The young man who starts out to sell things on this supposition will soon find out his mistake. If salesmanship is to be your vocation you cannot afford to take any such superficial view of its requirements.

You cannot afford to botch your life.

You cannot afford a little, picayune career as a salesman, with a little salary and no outlook. If salesmanship is worth giving your life to, it is worth very serious and very profound and scientific preparation and training.

I know a physician, a splendid fellow, who studied medicine in a small, country medical school, where there was very little material, and practically no opportunity for hospital work.

In fact, during his years of preparation his experience outside of medical books was very meager. Since getting his M.D. diploma this man has been a very hard worker and has managed to get a fair living, but he is much handicapped in his chance to make a name in his profession.

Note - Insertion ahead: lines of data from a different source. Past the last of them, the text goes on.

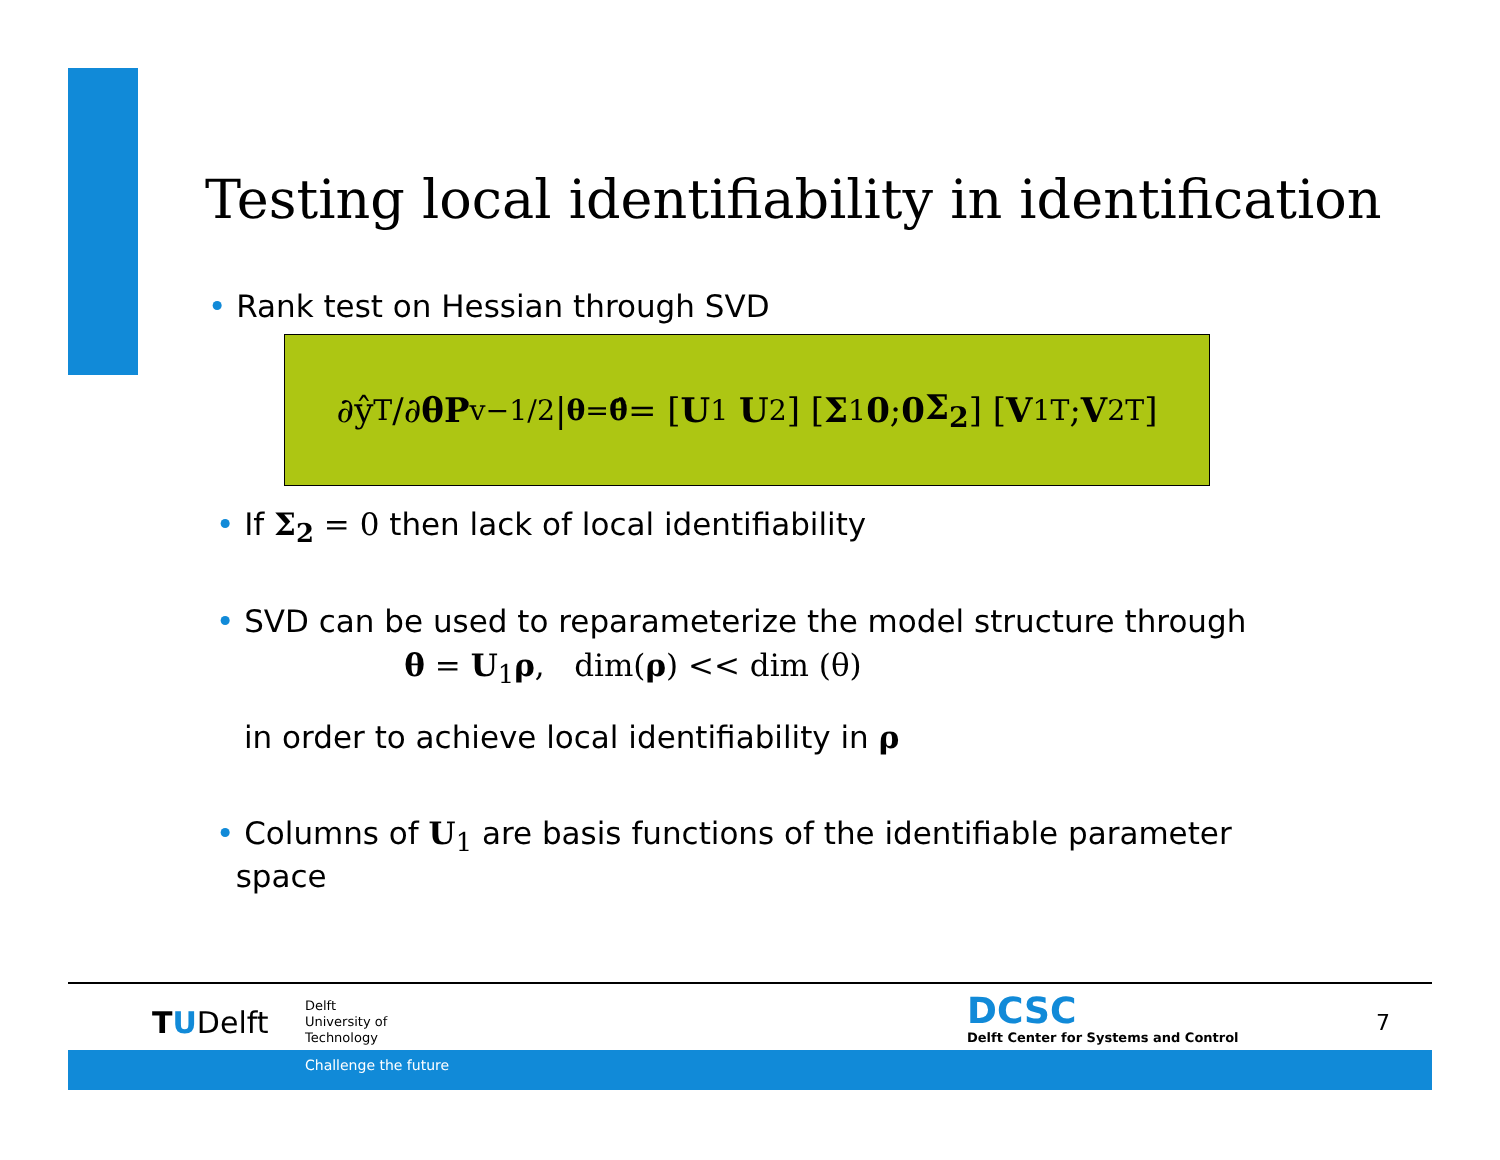Testing local identifiability in identification
• Rank test on Hessian through SVD
∂ŷ<sup>T</sup>/∂ θ P<sub>v</sub><sup>−1/2</sup> |<sub>θ=θ̂</sub> = [ U<sub>1</sub> U<sub>2</sub> ] [ Σ<sub>1</sub> 0 ; 0 Σ<sub>2</sub> ] [ V<sub>1</sub><sup>T</sup> ; V<sub>2</sub><sup>T</sup> ]
• If Σ<sub>2</sub> = 0 then lack of local identifiability
• SVD can be used to reparameterize the model structure through
θ = U<sub>1</sub>ρ, dim(ρ) << dim (θ)
in order to achieve local identifiability in ρ
• Columns of U<sub>1</sub> are basis functions of the identifiable parameter
space
TUDelft
Delft
University of
Technology
DCSC
Delft Center for Systems and Control
7
Challenge the future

He has a fine mind, however, and if he had gone to the Harvard Medical School in Boston, or to one of the other great medical schools where there is an abundance of material for observation and facilities for practice in the hospitals and clinics, he would have learned more in six months, outside of what he gathered from books and lectures, than he learned in all of his course in the country medical schools.

His poor training has condemned him to a mediocre success, when his natural ability, with a thorough preparation, would have made him a noted physician.

You cannot afford to carry on your life work as an amateur, with improper preparation.

You want to be known as an expert, as a man of standing, a man who would be looked up to as an authority, a specialist in his line.

To enter on your life work indifferently prepared, half trained, would be like a man going into business without even a common school education, knowing nothing about figures.

No matter how naturally able such a man might be, people would take advantage of his ignorance. He would be at the mercy of his bookkeeper and the other employees, and of unscrupulous businessmen.

And if he should try to make up for his lack of early training or education, he must do it at a great cost in time and energy.

Successful salesmanship of the highest order requires not only a fine special training, but also a good education and a keen insight into human nature; it also requires resourcefulness, inventiveness and originality.

In fact, a salesman who would become a giant in his line, must combine with the art of salesmanship a number of the highest intellectual qualities.

Yet in salesmanship, as in every other vocation, there is not one qualification needed that cannot be cultivated by any youth of average ability and intelligence. Success in it, as in every other business and profession, is merely the triumph of the common virtues and ordinary ability.

In salesmanship, as in war, there is offensive and defensive. The trained salesman knows how to attack, and he knows how to defend himself when he is attacked. Everything contained within the covers of this book has for its object the most effective offensive and defensive methods in selling.